There are a lot of attributes that go into making a technique successful. The timing, offbalance, strength, speed, mass, etc… of both attacker and defender play into it. But when a technique goes bad in practice, what do you immediately think to change in order to make the next repetition more successful? I’m not asking what should you be thinking about working on, but what do you naturally think of
For many folks, I'd bet you think, "I've got to be stronger and faster."
This reminds me of a tournament I was in years ago as an orange belt. I beat a green belt pretty handily with what I have to admit was a superbly-timed sukuinage. The guy jerked on me hard and I clipped both of his legs with my whole body, using his own strength to throw him and his mass to turn us so I landed on top. It was a beautiful judo moment.
After the match, that guy’s coach came up to me and asked, “Are you the guy that beat my green belt so badly?” Being a young smartalek and high on adrenaline and testosterone at the time, I answered, “I donno, I beat somebody’s green belt real bad.” (If you’re reading this, I’m sorry I spoke to you that way. It was disrespectful and stupid.)
But anyway, I thought then and I still think that coach’s response was remarkably short-sighted. He sighed, looking exasperated at his student and said, “Yeah, I’ve got to work on him to make him stronger and faster.” I actually managed to control the response that popped into my head, “Yeah, you go do that and next time I’ll throw him that much higher.”
Point is, his first thought was that this player was unsuccessful because he was not strong enough and fast enough, when the reality was that the player’s own strength beat him in the first place.
Strength and speed are good things, but they are pretty sorry as a first line of defense. When a technique is not successful in practice, look somewhere besides strength and speed to make the next rep better.

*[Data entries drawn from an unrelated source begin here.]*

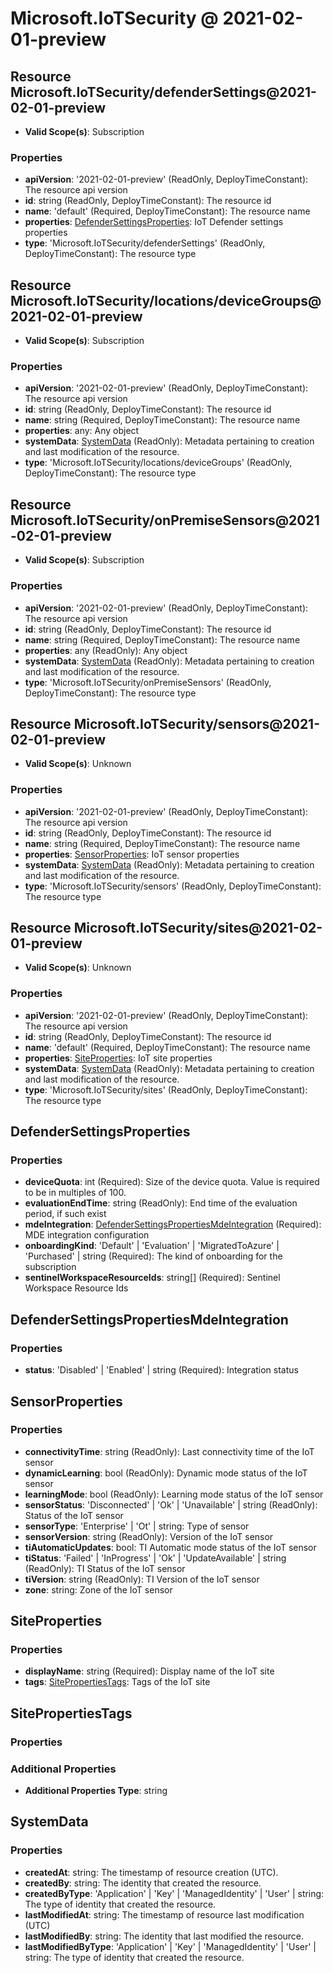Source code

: # Microsoft.IoTSecurity @ 2021-02-01-preview

## Resource Microsoft.IoTSecurity/defenderSettings@2021-02-01-preview
* **Valid Scope(s)**: Subscription
### Properties
* **apiVersion**: '2021-02-01-preview' (ReadOnly, DeployTimeConstant): The resource api version
* **id**: string (ReadOnly, DeployTimeConstant): The resource id
* **name**: 'default' (Required, DeployTimeConstant): The resource name
* **properties**: [DefenderSettingsProperties](#defendersettingsproperties): IoT Defender settings properties
* **type**: 'Microsoft.IoTSecurity/defenderSettings' (ReadOnly, DeployTimeConstant): The resource type

## Resource Microsoft.IoTSecurity/locations/deviceGroups@2021-02-01-preview
* **Valid Scope(s)**: Subscription
### Properties
* **apiVersion**: '2021-02-01-preview' (ReadOnly, DeployTimeConstant): The resource api version
* **id**: string (ReadOnly, DeployTimeConstant): The resource id
* **name**: string (Required, DeployTimeConstant): The resource name
* **properties**: any: Any object
* **systemData**: [SystemData](#systemdata) (ReadOnly): Metadata pertaining to creation and last modification of the resource.
* **type**: 'Microsoft.IoTSecurity/locations/deviceGroups' (ReadOnly, DeployTimeConstant): The resource type

## Resource Microsoft.IoTSecurity/onPremiseSensors@2021-02-01-preview
* **Valid Scope(s)**: Subscription
### Properties
* **apiVersion**: '2021-02-01-preview' (ReadOnly, DeployTimeConstant): The resource api version
* **id**: string (ReadOnly, DeployTimeConstant): The resource id
* **name**: string (Required, DeployTimeConstant): The resource name
* **properties**: any (ReadOnly): Any object
* **systemData**: [SystemData](#systemdata) (ReadOnly): Metadata pertaining to creation and last modification of the resource.
* **type**: 'Microsoft.IoTSecurity/onPremiseSensors' (ReadOnly, DeployTimeConstant): The resource type

## Resource Microsoft.IoTSecurity/sensors@2021-02-01-preview
* **Valid Scope(s)**: Unknown
### Properties
* **apiVersion**: '2021-02-01-preview' (ReadOnly, DeployTimeConstant): The resource api version
* **id**: string (ReadOnly, DeployTimeConstant): The resource id
* **name**: string (Required, DeployTimeConstant): The resource name
* **properties**: [SensorProperties](#sensorproperties): IoT sensor properties
* **systemData**: [SystemData](#systemdata) (ReadOnly): Metadata pertaining to creation and last modification of the resource.
* **type**: 'Microsoft.IoTSecurity/sensors' (ReadOnly, DeployTimeConstant): The resource type

## Resource Microsoft.IoTSecurity/sites@2021-02-01-preview
* **Valid Scope(s)**: Unknown
### Properties
* **apiVersion**: '2021-02-01-preview' (ReadOnly, DeployTimeConstant): The resource api version
* **id**: string (ReadOnly, DeployTimeConstant): The resource id
* **name**: 'default' (Required, DeployTimeConstant): The resource name
* **properties**: [SiteProperties](#siteproperties): IoT site properties
* **systemData**: [SystemData](#systemdata) (ReadOnly): Metadata pertaining to creation and last modification of the resource.
* **type**: 'Microsoft.IoTSecurity/sites' (ReadOnly, DeployTimeConstant): The resource type

## DefenderSettingsProperties
### Properties
* **deviceQuota**: int (Required): Size of the device quota. Value is required to be in multiples of 100.
* **evaluationEndTime**: string (ReadOnly): End time of the evaluation period, if such exist
* **mdeIntegration**: [DefenderSettingsPropertiesMdeIntegration](#defendersettingspropertiesmdeintegration) (Required): MDE integration configuration
* **onboardingKind**: 'Default' | 'Evaluation' | 'MigratedToAzure' | 'Purchased' | string (Required): The kind of onboarding for the subscription
* **sentinelWorkspaceResourceIds**: string[] (Required): Sentinel Workspace Resource Ids

## DefenderSettingsPropertiesMdeIntegration
### Properties
* **status**: 'Disabled' | 'Enabled' | string (Required): Integration status

## SensorProperties
### Properties
* **connectivityTime**: string (ReadOnly): Last connectivity time of the IoT sensor
* **dynamicLearning**: bool (ReadOnly): Dynamic mode status of the IoT sensor
* **learningMode**: bool (ReadOnly): Learning mode status of the IoT sensor
* **sensorStatus**: 'Disconnected' | 'Ok' | 'Unavailable' | string (ReadOnly): Status of the IoT sensor
* **sensorType**: 'Enterprise' | 'Ot' | string: Type of sensor
* **sensorVersion**: string (ReadOnly): Version of the IoT sensor
* **tiAutomaticUpdates**: bool: TI Automatic mode status of the IoT sensor
* **tiStatus**: 'Failed' | 'InProgress' | 'Ok' | 'UpdateAvailable' | string (ReadOnly): TI Status of the IoT sensor
* **tiVersion**: string (ReadOnly): TI Version of the IoT sensor
* **zone**: string: Zone of the IoT sensor

## SiteProperties
### Properties
* **displayName**: string (Required): Display name of the IoT site
* **tags**: [SitePropertiesTags](#sitepropertiestags): Tags of the IoT site

## SitePropertiesTags
### Properties
### Additional Properties
* **Additional Properties Type**: string

## SystemData
### Properties
* **createdAt**: string: The timestamp of resource creation (UTC).
* **createdBy**: string: The identity that created the resource.
* **createdByType**: 'Application' | 'Key' | 'ManagedIdentity' | 'User' | string: The type of identity that created the resource.
* **lastModifiedAt**: string: The timestamp of resource last modification (UTC)
* **lastModifiedBy**: string: The identity that last modified the resource.
* **lastModifiedByType**: 'Application' | 'Key' | 'ManagedIdentity' | 'User' | string: The type of identity that created the resource.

  1. Amazing, I was just thinking about this topic.

    I'm new to Judo and I told my Judo teacher that I had started lifting weights to get in better shape. He told me to stop, that it wasn't necessary and might even hurt my grasp of the technique.

    I'm in my 30s now and I enjoy lifting weights. I don't want to stop. I can see the lesson in his words, but is it really that important that I stop?

  2. No, no, no. I didn't mean to say that strength is bad, and maybe I wouldn't go so far as your sensei.

    Strenth is vital for health and for functioning in everyday life.

    It judt sucks as a first resort for making technique work.

    glad you enjoyed the article. Keep up the judo practice and it will reward you greatly.

  3. This is a problem for me too. Finesse vs. power seems to come up often for me in my judo class.

    I don't mind using power/strength after I'm in position for the throw. But using it a lot in kuzushi seems odd to me. And yet, a lot of the kuzushi I see in class seems to be strength-based.

    I've gravitated towards the one female teacher in class that teaches the kids. She's 5' tall and can't use strength so she just uses technqiue. Her kuzushi is exquisite so I've adopted it as the basis for most of my throws.

    But now the guys sort of look at me strange in the dojo.

    I think the teacher's POV in this post is the approved one in some places. To deviate from strength even a little bit is considred wrong.